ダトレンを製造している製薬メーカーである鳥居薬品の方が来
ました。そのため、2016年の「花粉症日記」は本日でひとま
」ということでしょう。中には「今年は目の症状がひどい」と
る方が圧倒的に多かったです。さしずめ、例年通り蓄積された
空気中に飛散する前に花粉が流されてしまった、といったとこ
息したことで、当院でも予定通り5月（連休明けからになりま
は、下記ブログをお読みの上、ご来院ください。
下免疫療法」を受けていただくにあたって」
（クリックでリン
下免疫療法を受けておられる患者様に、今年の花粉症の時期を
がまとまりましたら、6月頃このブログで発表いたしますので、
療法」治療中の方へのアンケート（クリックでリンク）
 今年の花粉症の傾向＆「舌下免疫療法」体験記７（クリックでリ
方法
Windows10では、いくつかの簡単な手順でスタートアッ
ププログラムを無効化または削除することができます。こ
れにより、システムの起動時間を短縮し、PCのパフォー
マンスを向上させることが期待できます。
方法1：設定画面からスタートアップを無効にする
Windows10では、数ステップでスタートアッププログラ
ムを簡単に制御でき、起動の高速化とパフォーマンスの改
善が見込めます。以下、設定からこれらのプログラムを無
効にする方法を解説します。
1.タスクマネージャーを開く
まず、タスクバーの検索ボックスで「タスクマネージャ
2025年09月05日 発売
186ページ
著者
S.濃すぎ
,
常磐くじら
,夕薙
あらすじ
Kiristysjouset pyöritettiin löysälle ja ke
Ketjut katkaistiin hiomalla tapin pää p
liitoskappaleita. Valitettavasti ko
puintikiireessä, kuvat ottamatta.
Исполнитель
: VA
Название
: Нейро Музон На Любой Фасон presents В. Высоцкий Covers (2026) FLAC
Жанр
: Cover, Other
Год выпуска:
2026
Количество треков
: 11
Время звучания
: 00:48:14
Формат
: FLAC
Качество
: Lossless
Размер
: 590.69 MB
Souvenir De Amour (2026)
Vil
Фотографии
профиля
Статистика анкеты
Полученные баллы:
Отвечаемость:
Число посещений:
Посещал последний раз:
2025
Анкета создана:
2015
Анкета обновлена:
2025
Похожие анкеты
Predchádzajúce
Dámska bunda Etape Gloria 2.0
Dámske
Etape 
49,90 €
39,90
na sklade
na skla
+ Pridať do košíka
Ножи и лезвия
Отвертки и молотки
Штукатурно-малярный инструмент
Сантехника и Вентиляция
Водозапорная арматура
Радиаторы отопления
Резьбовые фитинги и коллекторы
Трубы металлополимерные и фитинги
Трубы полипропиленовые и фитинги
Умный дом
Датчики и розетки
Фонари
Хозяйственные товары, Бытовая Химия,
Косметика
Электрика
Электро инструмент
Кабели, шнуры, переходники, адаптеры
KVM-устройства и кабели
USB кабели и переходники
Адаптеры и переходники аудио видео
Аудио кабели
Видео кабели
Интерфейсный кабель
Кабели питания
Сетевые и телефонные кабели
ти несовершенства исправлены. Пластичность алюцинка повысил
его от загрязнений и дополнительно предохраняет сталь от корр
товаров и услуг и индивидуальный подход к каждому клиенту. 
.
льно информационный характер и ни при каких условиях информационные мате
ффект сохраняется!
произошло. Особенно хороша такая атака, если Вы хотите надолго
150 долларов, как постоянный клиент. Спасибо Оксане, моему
=====
Requirement: Retype only the lines running from the top of the listing to the line that holds "れにより、システムの起動時間を短縮し、PCのパフォー", both ends included.

Response to the exercise:
ダトレンを製造している製薬メーカーである鳥居薬品の方が来
ました。そのため、2016年の「花粉症日記」は本日でひとま
」ということでしょう。中には「今年は目の症状がひどい」と
る方が圧倒的に多かったです。さしずめ、例年通り蓄積された
空気中に飛散する前に花粉が流されてしまった、といったとこ
息したことで、当院でも予定通り5月（連休明けからになりま
は、下記ブログをお読みの上、ご来院ください。
下免疫療法」を受けていただくにあたって」
（クリックでリン
下免疫療法を受けておられる患者様に、今年の花粉症の時期を
がまとまりましたら、6月頃このブログで発表いたしますので、
療法」治療中の方へのアンケート（クリックでリンク）
 今年の花粉症の傾向＆「舌下免疫療法」体験記７（クリックでリ
方法
Windows10では、いくつかの簡単な手順でスタートアッ
ププログラムを無効化または削除することができます。こ
れにより、システムの起動時間を短縮し、PCのパフォー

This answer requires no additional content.